Breaking the Chains of Computational Limits
In the shadowy corridors of AI development, researchers at Mila have unveiled a technique that could revolutionize how large language models (LLMs) handle complex reasoning. Dubbed ‘Markovian Thinking,’ this approach promises to shatter the chains of computational constraints that have long bound AI reasoning capabilities. By structuring reasoning processes into fixed-size chunks, this method dramatically reduces the computational burden traditionally associated with lengthy reasoning tasks. Early estimates suggest a staggering reduction in training costs by more than two-thirds for a 1.5 billion parameter model, compared to conventional methods.
The key innovation lies in Delethink, an environment that reimagines the reasoning chain into manageable segments. This shift addresses the notorious ‘quadratic curse’ that plagues modern transformer-based models, where computational costs soar as reasoning chains lengthen. By avoiding the exponential growth in computational demand, Delethink empowers AI models to engage in extended reasoning without succumbing to prohibitive costs. This breakthrough could herald a new era of AI capabilities, enabling models to tackle complex tasks previously deemed infeasible due to resource constraints.
Rethinking AI’s Approach to Problem Solving
Traditional approaches to AI reasoning have been shackled by the need to generate long series of intermediate ‘thinking’ tokens, often referred to as chain-of-thought (CoT). While reinforcement learning (RL) has enhanced these capabilities, the quadratic growth of computational costs remains a critical flaw. The state of the AI, encompassing the prompt and all reasoning tokens generated, expands with each new token, leading to an unsustainable increase in computational demand.

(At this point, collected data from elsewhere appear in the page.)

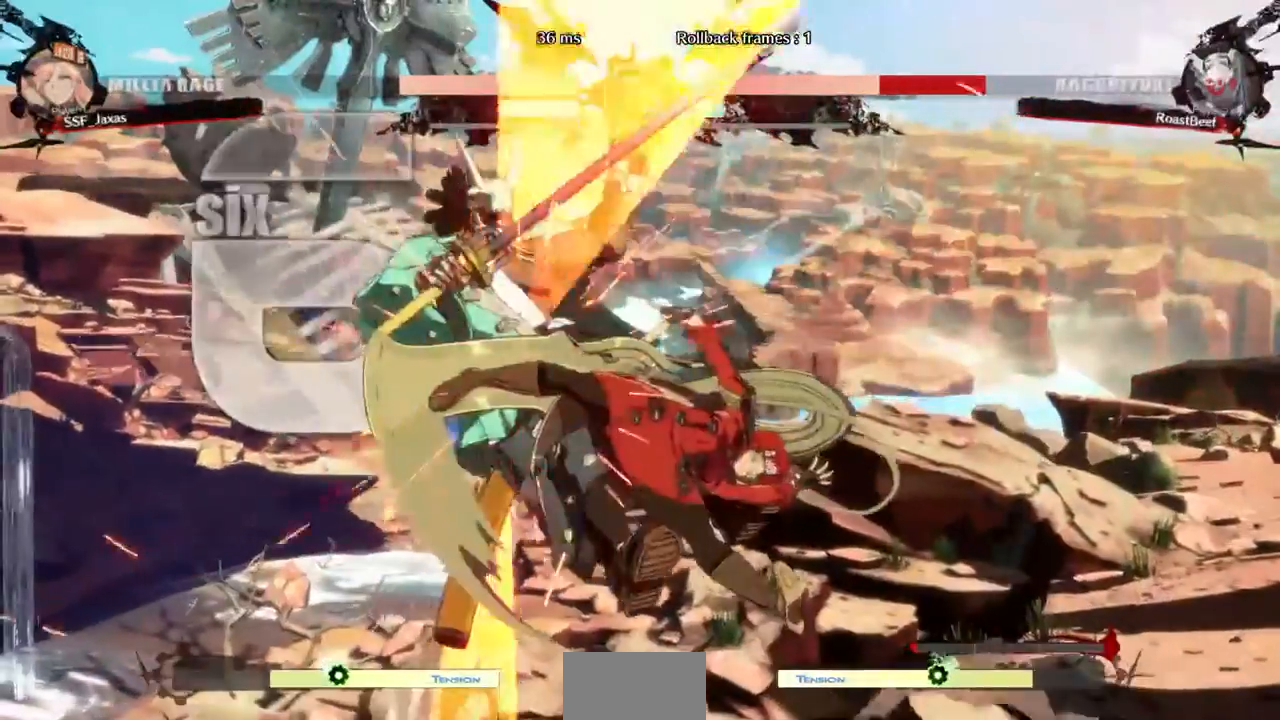
Gameplay with a controller (arcade stick); each line is a JSON object with the inputs held at the frame after it. "events" lists button and stick changes between this image and that frame as [ms after this image, input, new state], when the widget could be followed in between. Not read: HOME L3 R3 SELECT START other_buttons.
{"buttons": ["R2"], "events": [[40, "DPAD_UP", "up"], [80, "DPAD_LEFT", "up"], [120, "TRIANGLE", "down"], [240, "TRIANGLE", "up"], [400, "R2", "down"]]}
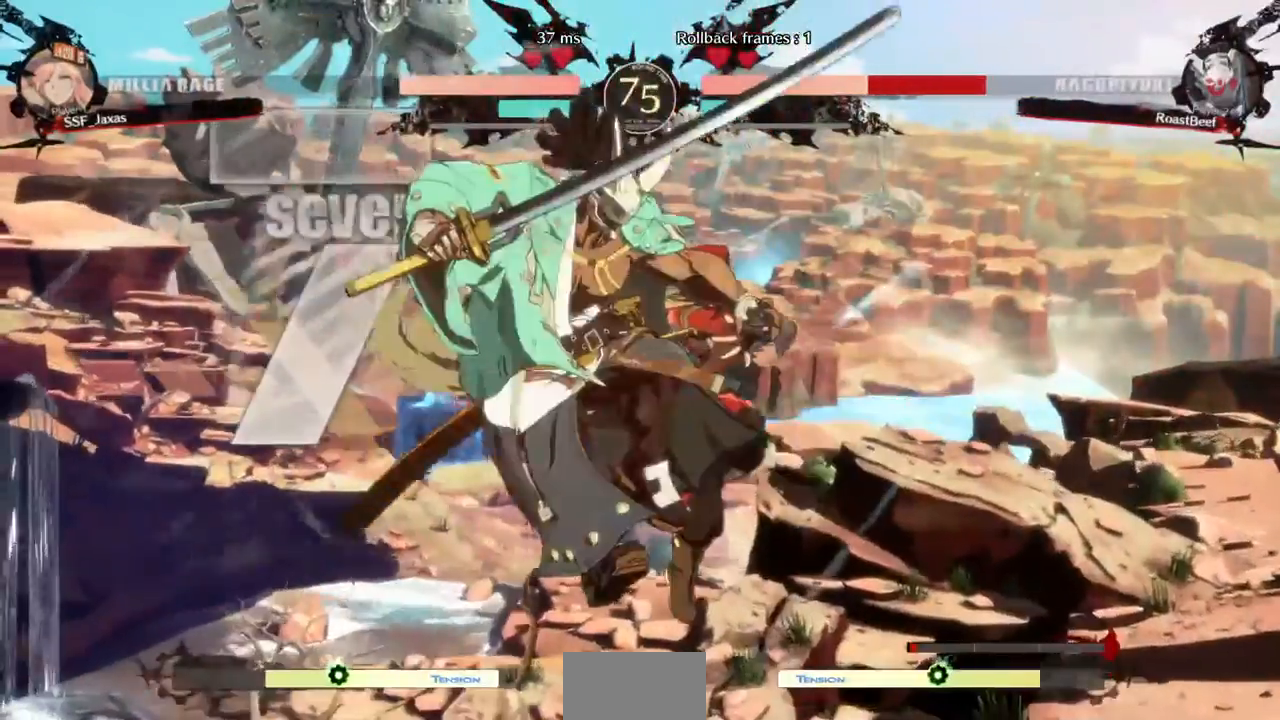
{"buttons": [], "events": [[40, "R2", "up"], [240, "L1", "down"], [440, "L1", "up"]]}
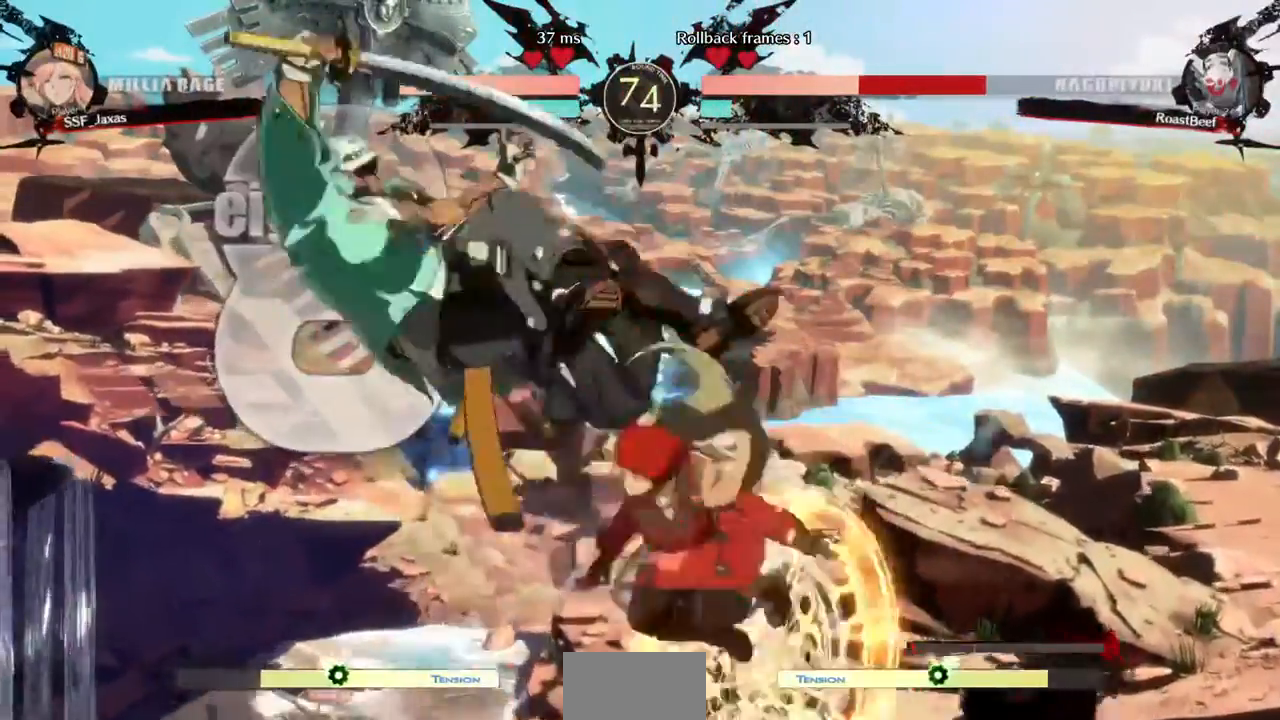
{"buttons": ["DPAD_RIGHT"]}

Mila’s researchers have taken a radical departure from this paradigm. By developing an RL environment that sidesteps the quadratic problem, they have laid the groundwork for AI models capable of multi-week reasoning and scientific discovery. As co-author Amirhossein Kazemnejad notes, the current LongCoT paradigm is ill-equipped to support such capabilities due to its inherent computational inefficiencies. In contrast, Markovian Thinking separates the duration of reasoning from the amount of context processed, transforming the quadratic growth problem into a manageable linear computation.
Delethink: A New Paradigm in AI Reasoning
Delethink, the brainchild of Mila’s researchers, enforces a novel reasoning paradigm where AI models operate within fixed-size chunks, such as 8,000 tokens at a time. This method allows the model to reason using the classic attention mechanism within each chunk. Once the chunk limit is reached, the environment resets the context, incorporating a ‘carryover’ from the previous chunk into a new prompt. This carryover might include the last few tokens or a summary of critical results, ensuring continuity in reasoning.
This innovative approach forces the model to learn how to embed its progress into a ‘textual Markovian state,’ enabling it to retain essential information across reasoning steps. Kazemnejad emphasizes that the original input prompt remains unaltered, focusing the method on the reasoning phase without modifying the initial data. This strategic separation allows the model to maintain a constant reasoning context window, effectively addressing concerns about memory retention and continuity.
Implications and Future Horizons
The implications of Markovian Thinking extend far beyond theoretical advancements. In practical applications, models trained with Delethink demonstrate remarkable efficiency, using linear compute and constant memory during inference. This efficiency translates directly into cost savings for enterprises, as AI agents can engage in prolonged reasoning tasks, such as debugging large codebases, with significantly reduced expenses compared to traditional methods.
Interestingly, even off-the-shelf reasoning models exhibit some innate ability to think in a Markovian manner, suggesting immediate practical benefits for developers. This latent capability, combined with robust performance across complex tasks, positions Delethink as a scalable solution compatible with state-of-the-art models. As the researchers conclude, Markovian Thinking not only opens the door to next-generation AI capabilities but also paves the way for models that can ‘think’ across vast horizons, a crucial step toward scientific discovery and beyond.
Meta Facts
- •💡 Markovian Thinking reduces computational costs by over two-thirds for 1.5B parameter models.
- •💡 Delethink-trained models can reason up to 24,000 tokens, surpassing LongCoT models.
- •💡 Models trained with Delethink use linear compute and constant memory during inference.
- •💡 Delethink forces models to embed progress into a ‘textual Markovian state’.
- •💡 Even off-the-shelf models exhibit some Markovian reasoning capabilities.